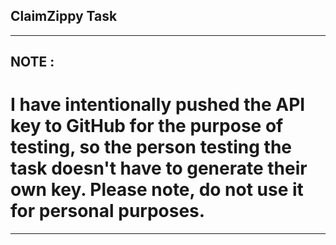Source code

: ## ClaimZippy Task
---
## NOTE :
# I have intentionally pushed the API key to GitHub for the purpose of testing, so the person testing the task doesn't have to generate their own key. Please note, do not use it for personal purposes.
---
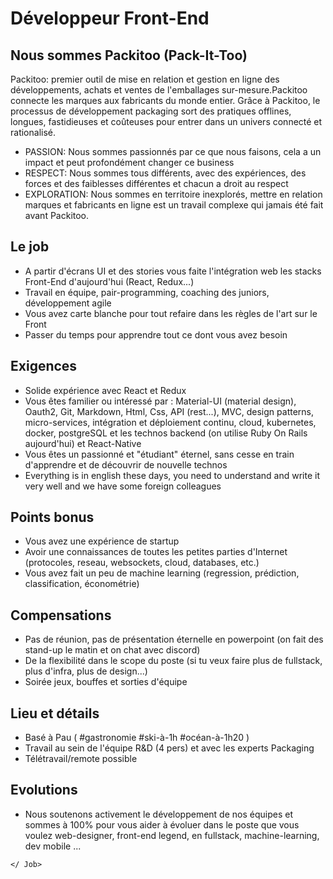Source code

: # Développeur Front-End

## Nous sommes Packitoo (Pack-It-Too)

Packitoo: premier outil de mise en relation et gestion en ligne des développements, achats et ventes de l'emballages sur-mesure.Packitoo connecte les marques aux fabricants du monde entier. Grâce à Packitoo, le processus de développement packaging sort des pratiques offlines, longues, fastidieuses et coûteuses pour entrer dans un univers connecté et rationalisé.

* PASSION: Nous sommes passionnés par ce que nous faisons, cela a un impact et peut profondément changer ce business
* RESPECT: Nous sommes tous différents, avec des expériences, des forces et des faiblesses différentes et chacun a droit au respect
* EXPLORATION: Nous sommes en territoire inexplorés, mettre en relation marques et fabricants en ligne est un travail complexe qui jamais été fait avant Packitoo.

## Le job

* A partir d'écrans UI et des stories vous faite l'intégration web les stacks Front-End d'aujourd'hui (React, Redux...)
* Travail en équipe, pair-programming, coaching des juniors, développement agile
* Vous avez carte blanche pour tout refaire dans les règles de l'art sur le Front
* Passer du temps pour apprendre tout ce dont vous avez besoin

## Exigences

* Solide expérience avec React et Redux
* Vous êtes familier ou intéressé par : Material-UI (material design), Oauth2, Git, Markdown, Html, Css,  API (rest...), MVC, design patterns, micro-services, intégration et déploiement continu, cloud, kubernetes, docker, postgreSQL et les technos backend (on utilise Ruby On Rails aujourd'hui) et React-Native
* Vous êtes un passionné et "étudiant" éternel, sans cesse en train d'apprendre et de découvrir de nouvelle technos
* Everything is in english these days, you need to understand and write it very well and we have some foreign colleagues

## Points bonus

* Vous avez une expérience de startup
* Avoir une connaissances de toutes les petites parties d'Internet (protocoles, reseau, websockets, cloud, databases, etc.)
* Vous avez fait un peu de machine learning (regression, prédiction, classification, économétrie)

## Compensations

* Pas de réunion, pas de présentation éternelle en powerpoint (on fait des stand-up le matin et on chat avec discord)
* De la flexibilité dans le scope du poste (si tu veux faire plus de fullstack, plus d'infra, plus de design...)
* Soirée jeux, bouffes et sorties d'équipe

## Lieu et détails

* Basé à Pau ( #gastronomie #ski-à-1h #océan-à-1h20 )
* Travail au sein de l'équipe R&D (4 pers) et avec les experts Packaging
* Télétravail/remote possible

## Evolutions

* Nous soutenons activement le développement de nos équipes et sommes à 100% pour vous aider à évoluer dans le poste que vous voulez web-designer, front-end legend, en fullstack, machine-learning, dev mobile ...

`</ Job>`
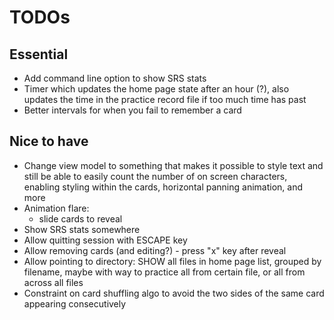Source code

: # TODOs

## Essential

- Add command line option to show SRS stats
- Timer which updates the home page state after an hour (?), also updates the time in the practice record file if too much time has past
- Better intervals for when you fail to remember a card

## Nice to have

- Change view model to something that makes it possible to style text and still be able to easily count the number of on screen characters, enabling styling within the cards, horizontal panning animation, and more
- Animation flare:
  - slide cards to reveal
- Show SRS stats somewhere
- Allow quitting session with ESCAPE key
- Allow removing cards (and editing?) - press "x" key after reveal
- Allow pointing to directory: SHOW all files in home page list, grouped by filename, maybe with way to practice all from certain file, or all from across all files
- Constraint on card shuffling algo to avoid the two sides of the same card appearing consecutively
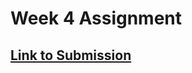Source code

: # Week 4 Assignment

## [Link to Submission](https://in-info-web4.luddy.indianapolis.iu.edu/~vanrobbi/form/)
☆ ☆ ☆
Set the listing down again exactly, skipping each picture.

* **Written solution**:
Source code

: ## ClaimZippy Task
---
## NOTE :
# I have intentionally pushed the API key to GitHub for the purpose of testing, so the person testing the task doesn't have to generate their own key. Please note, do not use it for personal purposes.
---
Source code

: # Développeur Front-End

## Nous sommes Packitoo (Pack-It-Too)

Packitoo: premier outil de mise en relation et gestion en ligne des développements, achats et ventes de l'emballages sur-mesure.Packitoo connecte les marques aux fabricants du monde entier. Grâce à Packitoo, le processus de développement packaging sort des pratiques offlines, longues, fastidieuses et coûteuses pour entrer dans un univers connecté et rationalisé.

* PASSION: Nous sommes passionnés par ce que nous faisons, cela a un impact et peut profondément changer ce business
* RESPECT: Nous sommes tous différents, avec des expériences, des forces et des faiblesses différentes et chacun a droit au respect
* EXPLORATION: Nous sommes en territoire inexplorés, mettre en relation marques et fabricants en ligne est un travail complexe qui jamais été fait avant Packitoo.

## Le job

* A partir d'écrans UI et des stories vous faite l'intégration web les stacks Front-End d'aujourd'hui (React, Redux...)
* Travail en équipe, pair-programming, coaching des juniors, développement agile
* Vous avez carte blanche pour tout refaire dans les règles de l'art sur le Front
* Passer du temps pour apprendre tout ce dont vous avez besoin

## Exigences

* Solide expérience avec React et Redux
* Vous êtes familier ou intéressé par : Material-UI (material design), Oauth2, Git, Markdown, Html, Css,  API (rest...), MVC, design patterns, micro-services, intégration et déploiement continu, cloud, kubernetes, docker, postgreSQL et les technos backend (on utilise Ruby On Rails aujourd'hui) et React-Native
* Vous êtes un passionné et "étudiant" éternel, sans cesse en train d'apprendre et de découvrir de nouvelle technos
* Everything is in english these days, you need to understand and write it very well and we have some foreign colleagues

## Points bonus

* Vous avez une expérience de startup
* Avoir une connaissances de toutes les petites parties d'Internet (protocoles, reseau, websockets, cloud, databases, etc.)
* Vous avez fait un peu de machine learning (regression, prédiction, classification, économétrie)

## Compensations

* Pas de réunion, pas de présentation éternelle en powerpoint (on fait des stand-up le matin et on chat avec discord)
* De la flexibilité dans le scope du poste (si tu veux faire plus de fullstack, plus d'infra, plus de design...)
* Soirée jeux, bouffes et sorties d'équipe

## Lieu et détails

* Basé à Pau ( #gastronomie #ski-à-1h #océan-à-1h20 )
* Travail au sein de l'équipe R&D (4 pers) et avec les experts Packaging
* Télétravail/remote possible

## Evolutions

* Nous soutenons activement le développement de nos équipes et sommes à 100% pour vous aider à évoluer dans le poste que vous voulez web-designer, front-end legend, en fullstack, machine-learning, dev mobile ...

`</ Job>`
Source code

: # TODOs

## Essential

- Add command line option to show SRS stats
- Timer which updates the home page state after an hour (?), also updates the time in the practice record file if too much time has past
- Better intervals for when you fail to remember a card

## Nice to have

- Change view model to something that makes it possible to style text and still be able to easily count the number of on screen characters, enabling styling within the cards, horizontal panning animation, and more
- Animation flare:
  - slide cards to reveal
- Show SRS stats somewhere
- Allow quitting session with ESCAPE key
- Allow removing cards (and editing?) - press "x" key after reveal
- Allow pointing to directory: SHOW all files in home page list, grouped by filename, maybe with way to practice all from certain file, or all from across all files
- Constraint on card shuffling algo to avoid the two sides of the same card appearing consecutively
Source code

: # Week 4 Assignment

## [Link to Submission](https://in-info-web4.luddy.indianapolis.iu.edu/~vanrobbi/form/)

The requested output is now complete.